### Exercise details:
In the article on bullnose trim, condense the paragraph that begins "Bullnose trim is used to provide" into a shorter version that keeps its main facts.

### Extract provided:
Bullnose is a term used in building construction for rounded convex trim, particularly in masonry and ceramic tile.

Uses 
Bullnose trim is used to provide a smooth, rounded edge for countertops, staircasesteps, building corners, verandahs, or other construction. Masonry units such as bricks, concrete masonry units or structural glazed facing tiles may be ordered from manufacturers with square or bullnosed corners.

When referring to bullnose, it is sometimes modified by adding the word quarter or half.  In the illustration, one piece of quarter-bullnose tile is juxtaposed with a plain piece of tile, to create a finished look - note that the top trim strip shows a quarter-bullnose on two of its sides.

### Data extracts:
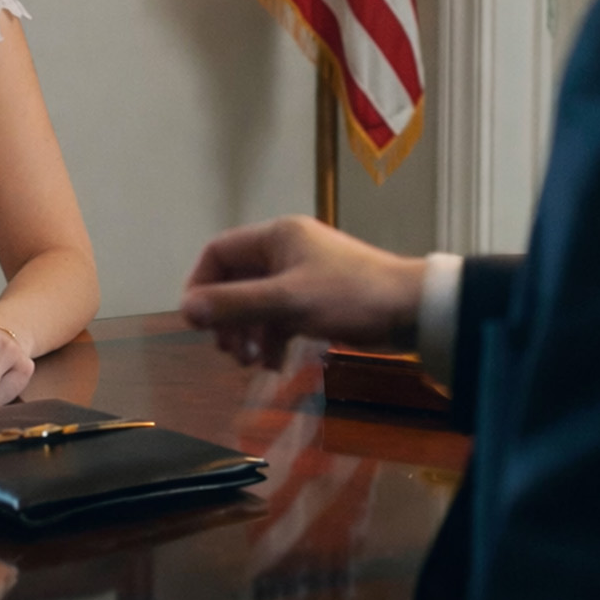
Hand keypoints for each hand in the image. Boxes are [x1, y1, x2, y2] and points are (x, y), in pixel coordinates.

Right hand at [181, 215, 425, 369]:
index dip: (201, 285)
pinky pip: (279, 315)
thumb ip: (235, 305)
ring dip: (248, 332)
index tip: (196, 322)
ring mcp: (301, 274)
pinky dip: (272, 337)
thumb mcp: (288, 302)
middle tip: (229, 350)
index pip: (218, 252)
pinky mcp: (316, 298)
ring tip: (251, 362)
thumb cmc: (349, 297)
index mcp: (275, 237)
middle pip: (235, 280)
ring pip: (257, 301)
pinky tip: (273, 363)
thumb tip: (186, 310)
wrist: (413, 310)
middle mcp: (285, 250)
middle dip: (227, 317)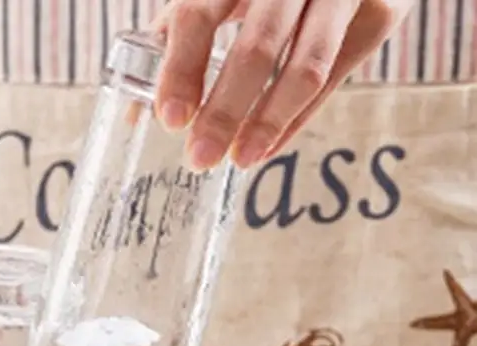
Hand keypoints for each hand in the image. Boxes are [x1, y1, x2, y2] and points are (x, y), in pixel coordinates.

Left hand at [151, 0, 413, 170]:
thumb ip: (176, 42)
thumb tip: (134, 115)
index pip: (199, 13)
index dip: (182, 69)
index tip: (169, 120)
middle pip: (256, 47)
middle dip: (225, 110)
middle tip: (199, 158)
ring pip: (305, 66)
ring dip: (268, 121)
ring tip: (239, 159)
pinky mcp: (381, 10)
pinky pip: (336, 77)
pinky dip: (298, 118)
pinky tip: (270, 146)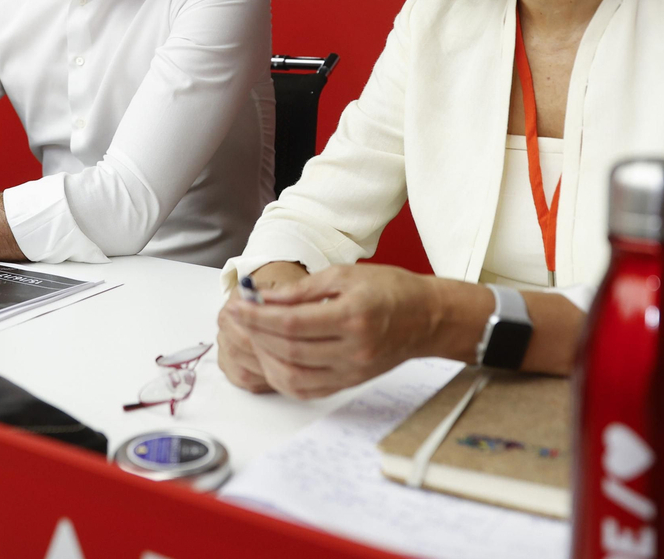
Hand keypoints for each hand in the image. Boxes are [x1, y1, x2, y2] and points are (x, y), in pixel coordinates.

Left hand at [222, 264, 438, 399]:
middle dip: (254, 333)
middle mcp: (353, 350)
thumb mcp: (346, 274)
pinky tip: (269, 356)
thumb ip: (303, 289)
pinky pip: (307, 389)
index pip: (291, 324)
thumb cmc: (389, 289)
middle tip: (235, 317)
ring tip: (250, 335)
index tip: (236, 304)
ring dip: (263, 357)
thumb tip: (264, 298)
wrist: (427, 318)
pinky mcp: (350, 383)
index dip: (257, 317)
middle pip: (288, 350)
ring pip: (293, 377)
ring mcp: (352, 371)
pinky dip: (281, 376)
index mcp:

### Result for this task:
Bullnose trim gives a smooth, rounded edge to countertops, stair steps, building corners, verandahs and other construction. Manufacturers offer masonry units such as bricks, concrete masonry units and structural glazed facing tiles with either square or bullnosed corners.